Stored data entries:
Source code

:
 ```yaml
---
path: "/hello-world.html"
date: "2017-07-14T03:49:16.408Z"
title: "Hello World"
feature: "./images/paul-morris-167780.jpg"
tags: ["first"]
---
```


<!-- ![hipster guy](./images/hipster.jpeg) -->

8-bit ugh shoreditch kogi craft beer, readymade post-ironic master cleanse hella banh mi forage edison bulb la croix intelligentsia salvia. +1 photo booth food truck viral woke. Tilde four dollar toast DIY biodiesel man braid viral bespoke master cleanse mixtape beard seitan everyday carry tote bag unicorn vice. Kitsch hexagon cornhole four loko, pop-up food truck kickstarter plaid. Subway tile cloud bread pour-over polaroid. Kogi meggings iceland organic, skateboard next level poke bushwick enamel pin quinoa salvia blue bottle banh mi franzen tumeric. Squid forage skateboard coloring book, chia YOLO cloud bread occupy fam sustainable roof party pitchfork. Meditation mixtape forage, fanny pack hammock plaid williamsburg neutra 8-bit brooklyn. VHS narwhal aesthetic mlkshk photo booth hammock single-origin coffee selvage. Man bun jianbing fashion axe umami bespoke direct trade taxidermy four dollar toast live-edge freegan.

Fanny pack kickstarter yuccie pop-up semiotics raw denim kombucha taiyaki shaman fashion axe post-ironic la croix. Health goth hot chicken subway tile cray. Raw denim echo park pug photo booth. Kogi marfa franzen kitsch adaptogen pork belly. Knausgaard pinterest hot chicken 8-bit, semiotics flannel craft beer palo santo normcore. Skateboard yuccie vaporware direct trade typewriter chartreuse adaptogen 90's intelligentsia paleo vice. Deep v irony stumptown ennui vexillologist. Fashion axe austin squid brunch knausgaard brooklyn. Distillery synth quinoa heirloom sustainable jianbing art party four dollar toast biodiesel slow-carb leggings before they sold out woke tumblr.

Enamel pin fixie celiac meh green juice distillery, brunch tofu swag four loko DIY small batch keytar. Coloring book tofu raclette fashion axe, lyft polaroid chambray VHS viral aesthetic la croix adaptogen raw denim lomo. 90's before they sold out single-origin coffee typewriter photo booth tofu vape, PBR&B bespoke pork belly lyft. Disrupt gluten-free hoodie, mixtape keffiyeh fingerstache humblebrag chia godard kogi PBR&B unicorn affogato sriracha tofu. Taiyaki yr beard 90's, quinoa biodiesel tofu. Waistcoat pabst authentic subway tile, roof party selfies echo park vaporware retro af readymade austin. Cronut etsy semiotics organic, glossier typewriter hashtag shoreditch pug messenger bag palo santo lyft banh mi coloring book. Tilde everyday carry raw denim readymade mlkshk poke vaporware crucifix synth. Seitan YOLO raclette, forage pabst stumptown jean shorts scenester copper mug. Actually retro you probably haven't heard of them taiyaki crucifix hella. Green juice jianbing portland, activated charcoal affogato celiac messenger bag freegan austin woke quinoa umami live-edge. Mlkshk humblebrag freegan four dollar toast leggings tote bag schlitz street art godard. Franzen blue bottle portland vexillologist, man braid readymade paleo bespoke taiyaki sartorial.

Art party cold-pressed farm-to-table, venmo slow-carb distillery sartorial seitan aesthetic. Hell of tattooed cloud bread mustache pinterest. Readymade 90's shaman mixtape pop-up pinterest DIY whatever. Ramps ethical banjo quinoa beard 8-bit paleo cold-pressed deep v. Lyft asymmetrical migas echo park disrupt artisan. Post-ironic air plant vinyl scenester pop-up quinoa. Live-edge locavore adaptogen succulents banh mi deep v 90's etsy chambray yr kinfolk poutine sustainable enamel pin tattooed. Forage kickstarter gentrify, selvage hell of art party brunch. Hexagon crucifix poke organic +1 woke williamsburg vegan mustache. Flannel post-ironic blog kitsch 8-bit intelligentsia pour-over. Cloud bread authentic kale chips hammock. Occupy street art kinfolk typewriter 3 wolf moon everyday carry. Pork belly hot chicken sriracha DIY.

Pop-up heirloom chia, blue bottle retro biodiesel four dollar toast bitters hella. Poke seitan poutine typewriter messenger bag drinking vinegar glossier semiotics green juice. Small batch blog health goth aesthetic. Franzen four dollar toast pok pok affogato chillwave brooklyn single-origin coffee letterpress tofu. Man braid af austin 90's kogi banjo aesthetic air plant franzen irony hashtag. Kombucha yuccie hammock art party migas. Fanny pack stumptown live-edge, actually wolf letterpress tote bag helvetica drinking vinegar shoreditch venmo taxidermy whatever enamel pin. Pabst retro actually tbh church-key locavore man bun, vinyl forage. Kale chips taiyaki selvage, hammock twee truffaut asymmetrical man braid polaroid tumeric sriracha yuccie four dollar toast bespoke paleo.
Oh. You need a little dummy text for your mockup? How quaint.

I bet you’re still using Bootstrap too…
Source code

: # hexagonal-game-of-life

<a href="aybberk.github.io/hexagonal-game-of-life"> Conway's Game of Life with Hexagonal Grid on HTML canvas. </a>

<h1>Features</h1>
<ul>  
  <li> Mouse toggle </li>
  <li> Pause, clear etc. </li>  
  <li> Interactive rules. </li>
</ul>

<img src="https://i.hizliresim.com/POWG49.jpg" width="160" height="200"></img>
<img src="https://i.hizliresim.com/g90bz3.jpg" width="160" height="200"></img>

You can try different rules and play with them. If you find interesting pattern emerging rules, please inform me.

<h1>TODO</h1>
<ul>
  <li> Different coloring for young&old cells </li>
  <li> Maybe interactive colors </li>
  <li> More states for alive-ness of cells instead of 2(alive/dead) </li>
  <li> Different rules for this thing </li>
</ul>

• **TASK DIRECTIONS**
If a line of the data contains "game", copy it out.

• **RESULT BELOW**
: # hexagonal-game-of-life
<a href="aybberk.github.io/hexagonal-game-of-life"> Conway's Game of Life with Hexagonal Grid on HTML canvas. </a>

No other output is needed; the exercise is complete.